Presidente da empresa aguarda definição das regras de leilão
Aegea aguarda definição de regras para participar da privatização da Copasa, que pode render R$10 bilhões ao Estado.
A Aegea tem se mostrado interessada na privatização da Copasa (CSMG3), mas sua participação ainda está condicionada à definição das regras do leilão, conforme afirmou o presidente Radamés Casseb em um evento promovido pelo BNDES. A expectativa é alta, mas a empresa aguarda os documentos e a modelagem do certame. ‘Estamos na expectativa dos documentos e da modelagem. Tem muita discussão pública ainda acontecendo em Minas Gerais’, disse Casseb.

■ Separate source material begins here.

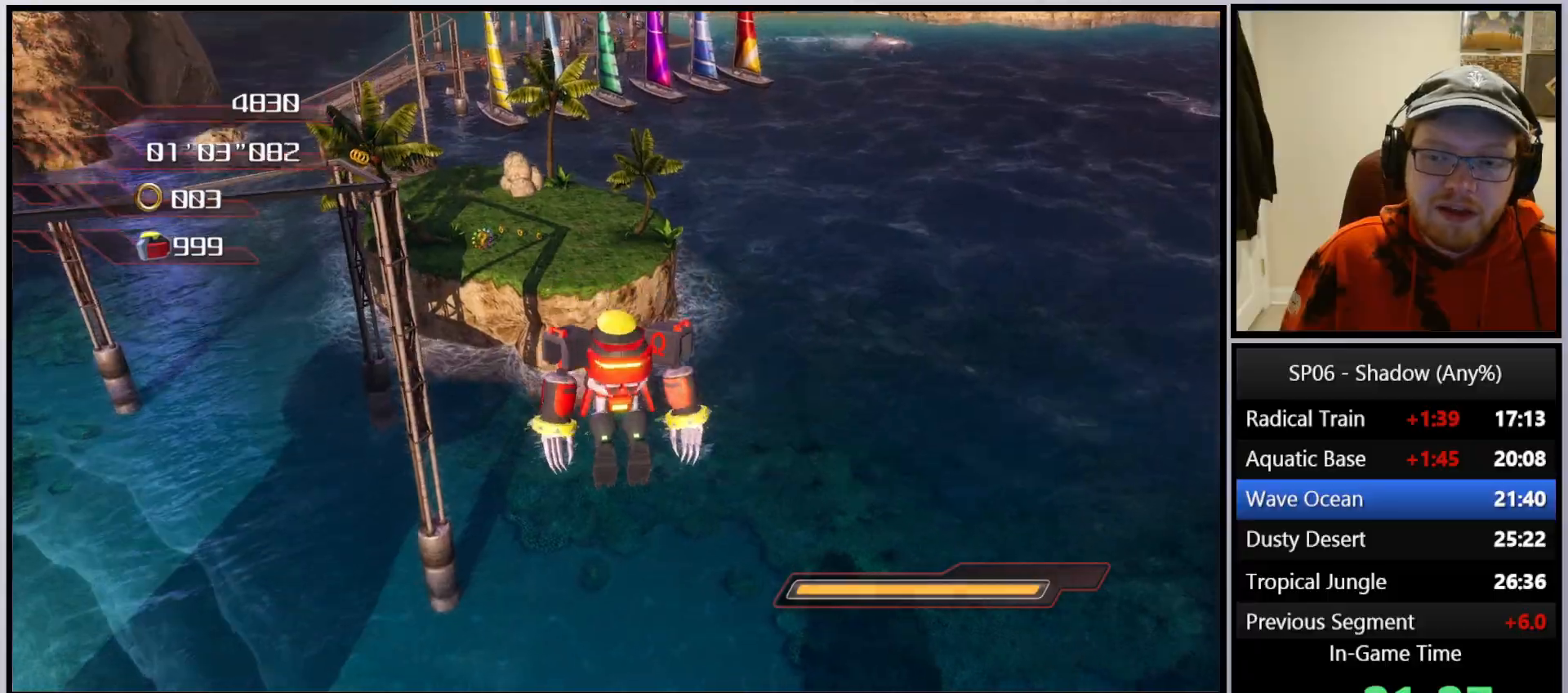
{"buttons": [], "left_stick": "up", "right_stick": "down", "events": []}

Contexto da Privatização da Copasa
A Assembleia Legislativa de Minas Gerais aprovou, no final de 2025, um projeto de lei que autoriza o governo do estado a iniciar o processo de desestatização da Copasa. A estatal, responsável pelo saneamento no estado, é controlada pelo governo mineiro, que possui 50,03% de suas ações. A avaliação da companhia na B3 é de aproximadamente R$20,5 bilhões, segundo dados da LSEG. O governador Romeu Zema, em entrevista à Reuters, mencionou que a privatização poderia gerar uma arrecadação de pelo menos R$10 bilhões para os cofres estaduais, com o leilão sendo projetado para acontecer até abril deste ano.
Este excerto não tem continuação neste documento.